In The Murders in the Rue Morgue, The Man with a Cloak, and The Purloined Letter, Poe’s character combined empathy and an analysis of physical evidence to reach solutions to cases. Poe described this ability himself:

THE mental features discoursed of as the analytical, are, in themselves, but little susceptible of analysis. We appreciate them only in their effects. We know of them, among other things, that they are always to their possessor, when inordinately possessed, a source of the liveliest enjoyment. As the strong man exults in his physical ability, delighting in such exercises as call his muscles into action, so glories the analyst in that moral activity which disentangles. He derives pleasure from even the most trivial occupations bringing his talent into play. He is fond of enigmas, of conundrums, of hieroglyphics; exhibiting in his solutions of each a degree of acumen which appears to the ordinary apprehension præternatural. His results, brought about by the very soul and essence of method, have, in truth, the whole air of intuition.

Poe’s Inspector Dupin (photo courtersy of the Smithsonian Magazine)

Poe described his creating as follows:

Residing in Paris during the spring and part of the summer of 18 — , I there became acquainted with a Monsieur C. Auguste Dupin. This young gentleman was of an excellent — indeed of an illustrious family, but, by a variety of untoward events, had been reduced to such poverty that the energy of his character succumbed beneath it, and he ceased to bestir himself in the world, or to care for the retrieval of his fortunes. By courtesy of his creditors, there still remained in his possession a small remnant of his patrimony; and, upon the income arising from this, he managed, by means of a rigorous economy, to procure the necessaries of life, without troubling himself about its superfluities. Books, indeed, were his sole luxuries, and in Paris these are easily obtained.

It is interesting to compare this description to the one which James Patterson gave of Alex Cross.

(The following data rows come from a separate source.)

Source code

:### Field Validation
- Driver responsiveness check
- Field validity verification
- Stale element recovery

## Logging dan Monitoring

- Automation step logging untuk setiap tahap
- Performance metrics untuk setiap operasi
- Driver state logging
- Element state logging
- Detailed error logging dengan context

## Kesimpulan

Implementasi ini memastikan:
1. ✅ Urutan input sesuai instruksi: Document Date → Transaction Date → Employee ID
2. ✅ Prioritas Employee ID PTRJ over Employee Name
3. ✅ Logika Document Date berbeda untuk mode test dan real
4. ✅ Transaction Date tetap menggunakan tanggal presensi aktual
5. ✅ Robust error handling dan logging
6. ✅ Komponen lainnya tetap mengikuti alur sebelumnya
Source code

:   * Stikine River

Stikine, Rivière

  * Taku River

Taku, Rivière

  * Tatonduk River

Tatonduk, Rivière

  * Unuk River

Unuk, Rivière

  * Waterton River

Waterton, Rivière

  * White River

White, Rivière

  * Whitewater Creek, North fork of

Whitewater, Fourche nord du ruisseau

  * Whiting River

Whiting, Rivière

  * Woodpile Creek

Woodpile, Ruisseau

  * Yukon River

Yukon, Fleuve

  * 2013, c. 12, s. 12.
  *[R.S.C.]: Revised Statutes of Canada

James Patterson’s annual salary is reputadly $90 million (zacjohnson.com); Edgar Allan Poe’s max annual salary was $800 (Dawidziak 133). It is ironic that James Patterson has become the most financially successful writer in history via his detective novels while the creator of the genre lived and died in poverty.

Conclusion

Inspector Dupin served as the prototype for Sherlock Homes, Inspector Poirot, and Alex Cross. Arthur Conan Doyle, Agatha Christie, and James Patterson, perhaps unknowingly, owe much to Edgar Allan Poe. It is fascinating to contemplate if the genre would have ever been developed without him.

Works Cited

Dawidziak, Mark. A Mystery of Mysteries: The Death and Life of Edgar Allan Poe. St. Martin’s Publishing Group, 2023.

Patterson, James. https://www.jamespatterson.com/landing-page/james-patterson-books-alex-cross/

Poe, Edgar Allan. The Murders in the Rue Morgue. https://poestories.com/read/murders

Silverman, Kenneth. Edgar A. Poe: Mournful and Never-ending Remembrance. Harper Collins Publishers, 1991.